After a brief informational presentation, students enjoyed a performance by TASO’s drama group, which was initially formed in 1992 and has turned into a center-wide project with professional training. Before singing their opening songs, Light and Hope and Trumpet Call, a spokesperson from the group explained their mission to spread the word about positive living, awareness, and eliminating stigma. He stressed that it’s important to realize that even if you’re HIV positive, you can do something positive. Smiling and full of energy, the groups sang their first two pieces in beautiful harmony demonstrating their talents and dedication to spreading the message to fight AIDS. It was very interesting to listen to how the singers included lyrics that encouraged actions to promote HIV awareness and detection, such as talking to a spouse and getting blood work done.
Gertrude, a member of the drama team, was then introduced to tell her story. She explained in candid and heartfelt detail how she had contracted HIV from a man who falsely promised to pay for her school and then proceeded to take advantage of her sexually. Her story was inspiring, though, as she explained how TASO helped her to rebound from losing her job because of stigma, reclaim her life with positive living, marry, and even have a healthy child of her own.
After Gertrude’s testimonial, the drama team performed several more musical numbers. One addressed AIDS stigma with solos from various members highlighting their traumatic experiences with stigmatization. One member sang about losing his friends, and another woman related in her native language her story about being kicked out of the home that she and her deceased husband had built. Another piece emphasized the power that comes with knowledge because even if you are HIV positive there’s still life to live and everybody will die at some time. The closing song had everybody clapping, and finally standing together, perhaps symbolizing us all standing against AIDS. After the music finished, the group members each introduced themselves and stated the year they were diagnosed. Some were diagnosed and joined TASO as early as 1990, 14 years before antiretroviral drugs (ARVs) were introduced to Africa. One man diagnosed in 1995 was even able to boast a CD4+ Tcell count of 1,119µg/dL without ARVs, showing the effectiveness of TASO’s ‘positive living” method which encourages eating healthy foods, taking medications, no smoking/drinking/drug use, mild exercise, acceptance, socialization, not blaming others, not feeling guilty, avoiding depression, and basically leading a normal, healthy life.

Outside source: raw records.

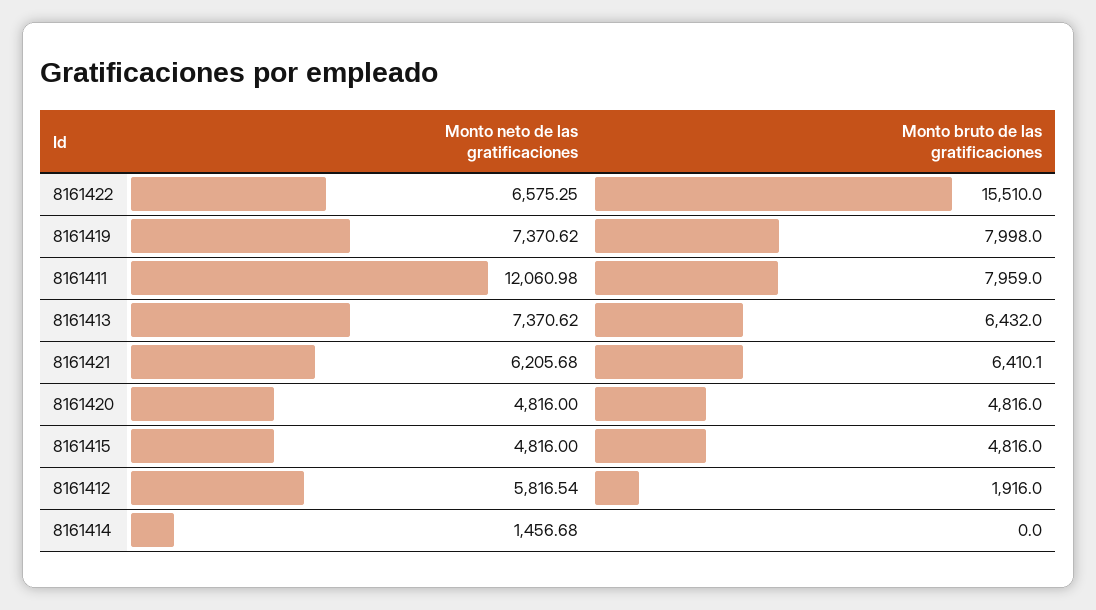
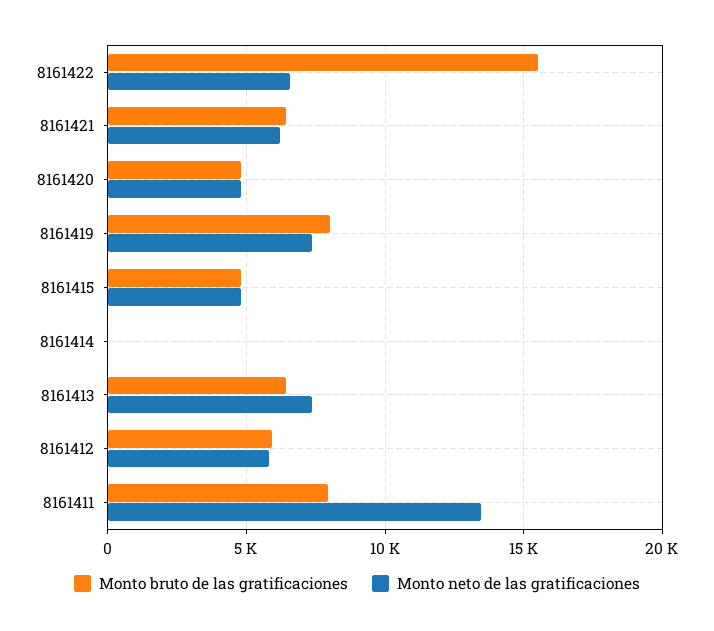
  {
    "Monto neto de las gratificaciones": {
      "8161422": 6575.25,
      "8161419": 7370.62,
-     "8161411": 12060.98,
+     "8161411": 13500,
      "8161413": 7370.62,
      "8161421": 6205.68,
      "8161420": 4816,
      "8161415": 4816,
      "8161412": 5816.54,
-     "8161414": 1456.68
+     "8161414": 0
    },
    "Monto bruto de las gratificaciones": {
      "8161422": 15510,
      "8161419": 7998,
      "8161411": 7959,
      "8161413": 6432,
      "8161421": 6410.1,
      "8161420": 4816,
      "8161415": 4816,
-     "8161412": 1916,
+     "8161412": 6000,
      "8161414": 0
    }
  }

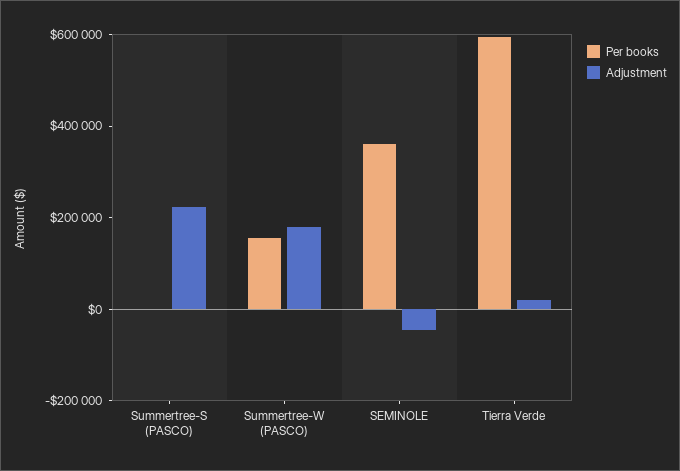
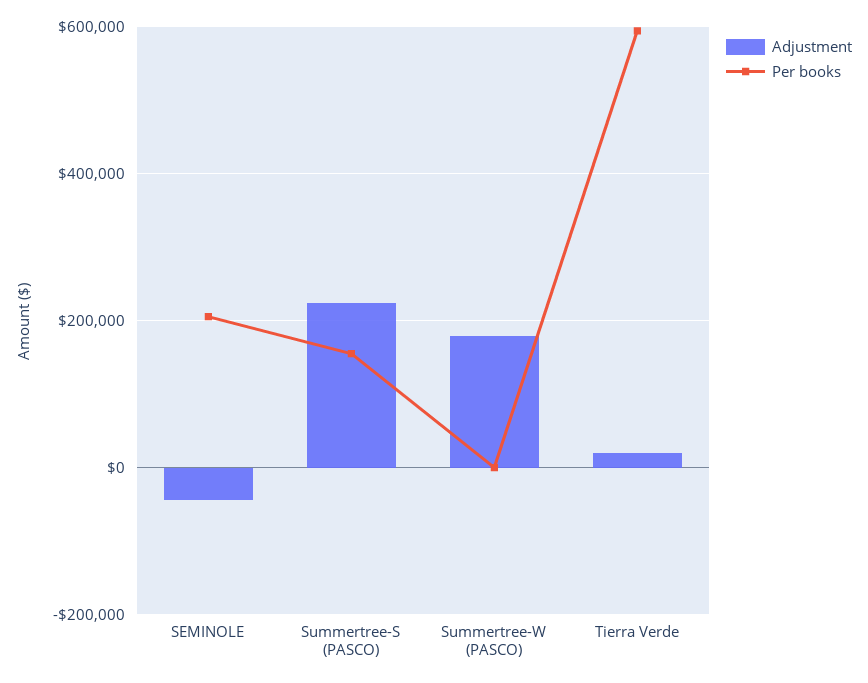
  {
    "Per books": {
-     "Summertree-S (PASCO)": 0,
+     "Summertree-S (PASCO)": 160000,
-     "Summertree-W (PASCO)": 150000,
+     "Summertree-W (PASCO)": 0,
-     "SEMINOLE": 350000,
+     "SEMINOLE": 200000,
      "Tierra Verde": 600000
    },
    "Adjustment": {
      "Summertree-S (PASCO)": 220000,
      "Summertree-W (PASCO)": 180000,
      "SEMINOLE": -40000,
      "Tierra Verde": 20000
    }
  }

After the group closed their performance, students were allowed to ask questions and browse the jewelry and crafts that were made my clients of TASO and for sale to benefit the organization. The afternoon’s performance and messages, hopefully inspired students to consider the possibility of TASO’s vision coming true, the possibility of a world without AIDS.
Perhaps as you consider whether or not TASO’s vision is realistic, you can consider other questions regarding their organization and HIV/AIDS in Africa. How were you touched by the music of the drama group? Did Gertrude’s story inspire you? Were you surprised by the appearance of those with HIV/AIDS? Do you think stereotyping and stigmatizing is an issue in the United States because of our expectation of what they would look and act like? What do you recognize at the biggest challenge to fighting AIDS in Uganda? Do you think stigma is still a major factor affecting an HIV-positive individual in Uganda? If so, what did you recognize TASO doing to combat stigma? If not, what do you recognize as factors that are helping to reduce stigmatization?